| REQUIRED WORK |
All of the records should be restated word for word.

| EXTRACTED RECORDS |

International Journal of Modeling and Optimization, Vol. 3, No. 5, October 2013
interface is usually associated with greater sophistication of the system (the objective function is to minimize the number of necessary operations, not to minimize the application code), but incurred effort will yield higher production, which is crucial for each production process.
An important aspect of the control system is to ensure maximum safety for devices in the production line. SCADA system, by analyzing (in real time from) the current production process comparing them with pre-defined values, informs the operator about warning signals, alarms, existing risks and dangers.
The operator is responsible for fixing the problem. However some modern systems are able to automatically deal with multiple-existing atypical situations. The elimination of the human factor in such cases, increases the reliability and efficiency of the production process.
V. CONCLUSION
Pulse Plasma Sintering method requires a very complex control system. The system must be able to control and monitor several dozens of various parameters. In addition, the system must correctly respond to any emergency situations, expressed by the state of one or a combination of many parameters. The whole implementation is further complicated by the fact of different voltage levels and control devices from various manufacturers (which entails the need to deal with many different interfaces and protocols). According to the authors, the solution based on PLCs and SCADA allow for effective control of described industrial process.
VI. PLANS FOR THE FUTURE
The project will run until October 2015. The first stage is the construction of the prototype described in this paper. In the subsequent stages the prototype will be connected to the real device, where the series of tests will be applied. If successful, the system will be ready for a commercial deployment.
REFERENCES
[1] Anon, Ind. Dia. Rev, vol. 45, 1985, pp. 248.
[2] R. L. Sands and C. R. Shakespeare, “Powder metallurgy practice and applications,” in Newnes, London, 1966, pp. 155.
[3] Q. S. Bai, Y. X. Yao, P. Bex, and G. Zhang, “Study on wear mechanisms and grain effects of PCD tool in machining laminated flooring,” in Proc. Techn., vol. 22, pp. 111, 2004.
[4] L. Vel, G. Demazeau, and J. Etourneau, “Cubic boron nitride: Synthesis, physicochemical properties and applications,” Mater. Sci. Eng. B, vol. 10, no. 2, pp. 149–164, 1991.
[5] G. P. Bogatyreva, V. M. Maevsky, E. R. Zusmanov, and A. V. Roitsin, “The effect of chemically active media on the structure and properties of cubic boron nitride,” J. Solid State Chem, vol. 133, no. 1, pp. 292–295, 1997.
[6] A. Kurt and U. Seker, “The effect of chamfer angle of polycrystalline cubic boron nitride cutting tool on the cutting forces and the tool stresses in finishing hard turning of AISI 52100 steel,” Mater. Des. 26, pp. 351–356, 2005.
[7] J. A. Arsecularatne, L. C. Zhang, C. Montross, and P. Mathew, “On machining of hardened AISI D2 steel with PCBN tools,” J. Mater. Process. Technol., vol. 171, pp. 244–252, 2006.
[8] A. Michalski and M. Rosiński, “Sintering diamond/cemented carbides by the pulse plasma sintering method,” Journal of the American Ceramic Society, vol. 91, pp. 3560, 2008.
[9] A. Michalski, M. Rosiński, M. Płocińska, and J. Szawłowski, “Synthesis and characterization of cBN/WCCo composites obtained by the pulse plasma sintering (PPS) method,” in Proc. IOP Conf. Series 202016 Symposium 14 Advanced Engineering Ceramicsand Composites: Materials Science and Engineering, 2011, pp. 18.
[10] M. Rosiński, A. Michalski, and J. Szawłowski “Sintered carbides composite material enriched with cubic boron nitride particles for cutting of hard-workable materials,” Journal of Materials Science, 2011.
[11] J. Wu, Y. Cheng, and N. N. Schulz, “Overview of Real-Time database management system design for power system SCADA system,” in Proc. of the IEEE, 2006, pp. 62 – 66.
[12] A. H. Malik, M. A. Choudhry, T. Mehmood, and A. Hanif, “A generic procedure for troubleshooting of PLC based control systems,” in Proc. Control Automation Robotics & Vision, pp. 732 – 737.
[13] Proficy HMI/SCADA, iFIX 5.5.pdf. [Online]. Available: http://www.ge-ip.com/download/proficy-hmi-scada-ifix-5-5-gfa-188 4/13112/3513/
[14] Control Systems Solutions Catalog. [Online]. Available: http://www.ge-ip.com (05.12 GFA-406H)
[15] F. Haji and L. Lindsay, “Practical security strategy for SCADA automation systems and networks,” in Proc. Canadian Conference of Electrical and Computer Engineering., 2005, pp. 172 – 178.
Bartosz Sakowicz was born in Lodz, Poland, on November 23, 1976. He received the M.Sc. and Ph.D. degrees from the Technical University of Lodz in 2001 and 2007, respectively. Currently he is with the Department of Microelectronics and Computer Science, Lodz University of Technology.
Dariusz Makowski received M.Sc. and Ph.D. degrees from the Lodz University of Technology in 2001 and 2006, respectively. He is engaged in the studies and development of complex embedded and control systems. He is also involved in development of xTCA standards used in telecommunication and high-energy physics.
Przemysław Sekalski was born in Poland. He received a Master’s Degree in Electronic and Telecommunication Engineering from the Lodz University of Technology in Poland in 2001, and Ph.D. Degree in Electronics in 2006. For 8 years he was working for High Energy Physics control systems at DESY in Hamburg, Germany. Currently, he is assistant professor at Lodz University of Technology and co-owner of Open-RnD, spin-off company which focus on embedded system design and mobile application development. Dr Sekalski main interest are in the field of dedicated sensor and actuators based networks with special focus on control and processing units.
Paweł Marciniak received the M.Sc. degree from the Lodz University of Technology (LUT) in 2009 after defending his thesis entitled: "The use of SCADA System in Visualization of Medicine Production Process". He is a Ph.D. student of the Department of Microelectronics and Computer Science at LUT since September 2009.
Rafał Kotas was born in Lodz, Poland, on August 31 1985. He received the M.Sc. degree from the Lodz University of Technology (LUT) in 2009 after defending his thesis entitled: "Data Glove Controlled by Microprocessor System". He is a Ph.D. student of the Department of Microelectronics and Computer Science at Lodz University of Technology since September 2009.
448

| WRITTEN ANSWER |
International Journal of Modeling and Optimization, Vol. 3, No. 5, October 2013
interface is usually associated with greater sophistication of the system (the objective function is to minimize the number of necessary operations, not to minimize the application code), but incurred effort will yield higher production, which is crucial for each production process.
An important aspect of the control system is to ensure maximum safety for devices in the production line. SCADA system, by analyzing (in real time from) the current production process comparing them with pre-defined values, informs the operator about warning signals, alarms, existing risks and dangers.
The operator is responsible for fixing the problem. However some modern systems are able to automatically deal with multiple-existing atypical situations. The elimination of the human factor in such cases, increases the reliability and efficiency of the production process.
V. CONCLUSION
Pulse Plasma Sintering method requires a very complex control system. The system must be able to control and monitor several dozens of various parameters. In addition, the system must correctly respond to any emergency situations, expressed by the state of one or a combination of many parameters. The whole implementation is further complicated by the fact of different voltage levels and control devices from various manufacturers (which entails the need to deal with many different interfaces and protocols). According to the authors, the solution based on PLCs and SCADA allow for effective control of described industrial process.
VI. PLANS FOR THE FUTURE
The project will run until October 2015. The first stage is the construction of the prototype described in this paper. In the subsequent stages the prototype will be connected to the real device, where the series of tests will be applied. If successful, the system will be ready for a commercial deployment.
REFERENCES
[1] Anon, Ind. Dia. Rev, vol. 45, 1985, pp. 248.
[2] R. L. Sands and C. R. Shakespeare, “Powder metallurgy practice and applications,” in Newnes, London, 1966, pp. 155.
[3] Q. S. Bai, Y. X. Yao, P. Bex, and G. Zhang, “Study on wear mechanisms and grain effects of PCD tool in machining laminated flooring,” in Proc. Techn., vol. 22, pp. 111, 2004.
[4] L. Vel, G. Demazeau, and J. Etourneau, “Cubic boron nitride: Synthesis, physicochemical properties and applications,” Mater. Sci. Eng. B, vol. 10, no. 2, pp. 149–164, 1991.
[5] G. P. Bogatyreva, V. M. Maevsky, E. R. Zusmanov, and A. V. Roitsin, “The effect of chemically active media on the structure and properties of cubic boron nitride,” J. Solid State Chem, vol. 133, no. 1, pp. 292–295, 1997.
[6] A. Kurt and U. Seker, “The effect of chamfer angle of polycrystalline cubic boron nitride cutting tool on the cutting forces and the tool stresses in finishing hard turning of AISI 52100 steel,” Mater. Des. 26, pp. 351–356, 2005.
[7] J. A. Arsecularatne, L. C. Zhang, C. Montross, and P. Mathew, “On machining of hardened AISI D2 steel with PCBN tools,” J. Mater. Process. Technol., vol. 171, pp. 244–252, 2006.
[8] A. Michalski and M. Rosiński, “Sintering diamond/cemented carbides by the pulse plasma sintering method,” Journal of the American Ceramic Society, vol. 91, pp. 3560, 2008.
[9] A. Michalski, M. Rosiński, M. Płocińska, and J. Szawłowski, “Synthesis and characterization of cBN/WCCo composites obtained by the pulse plasma sintering (PPS) method,” in Proc. IOP Conf. Series 202016 Symposium 14 Advanced Engineering Ceramicsand Composites: Materials Science and Engineering, 2011, pp. 18.
[10] M. Rosiński, A. Michalski, and J. Szawłowski “Sintered carbides composite material enriched with cubic boron nitride particles for cutting of hard-workable materials,” Journal of Materials Science, 2011.
[11] J. Wu, Y. Cheng, and N. N. Schulz, “Overview of Real-Time database management system design for power system SCADA system,” in Proc. of the IEEE, 2006, pp. 62 – 66.
[12] A. H. Malik, M. A. Choudhry, T. Mehmood, and A. Hanif, “A generic procedure for troubleshooting of PLC based control systems,” in Proc. Control Automation Robotics & Vision, pp. 732 – 737.
[13] Proficy HMI/SCADA, iFIX 5.5.pdf. [Online]. Available: http://www.ge-ip.com/download/proficy-hmi-scada-ifix-5-5-gfa-188 4/13112/3513/
[14] Control Systems Solutions Catalog. [Online]. Available: http://www.ge-ip.com (05.12 GFA-406H)
[15] F. Haji and L. Lindsay, “Practical security strategy for SCADA automation systems and networks,” in Proc. Canadian Conference of Electrical and Computer Engineering., 2005, pp. 172 – 178.
Bartosz Sakowicz was born in Lodz, Poland, on November 23, 1976. He received the M.Sc. and Ph.D. degrees from the Technical University of Lodz in 2001 and 2007, respectively. Currently he is with the Department of Microelectronics and Computer Science, Lodz University of Technology.
Dariusz Makowski received M.Sc. and Ph.D. degrees from the Lodz University of Technology in 2001 and 2006, respectively. He is engaged in the studies and development of complex embedded and control systems. He is also involved in development of xTCA standards used in telecommunication and high-energy physics.
Przemysław Sekalski was born in Poland. He received a Master’s Degree in Electronic and Telecommunication Engineering from the Lodz University of Technology in Poland in 2001, and Ph.D. Degree in Electronics in 2006. For 8 years he was working for High Energy Physics control systems at DESY in Hamburg, Germany. Currently, he is assistant professor at Lodz University of Technology and co-owner of Open-RnD, spin-off company which focus on embedded system design and mobile application development. Dr Sekalski main interest are in the field of dedicated sensor and actuators based networks with special focus on control and processing units.
Paweł Marciniak received the M.Sc. degree from the Lodz University of Technology (LUT) in 2009 after defending his thesis entitled: "The use of SCADA System in Visualization of Medicine Production Process". He is a Ph.D. student of the Department of Microelectronics and Computer Science at LUT since September 2009.
Rafał Kotas was born in Lodz, Poland, on August 31 1985. He received the M.Sc. degree from the Lodz University of Technology (LUT) in 2009 after defending his thesis entitled: "Data Glove Controlled by Microprocessor System". He is a Ph.D. student of the Department of Microelectronics and Computer Science at Lodz University of Technology since September 2009.
448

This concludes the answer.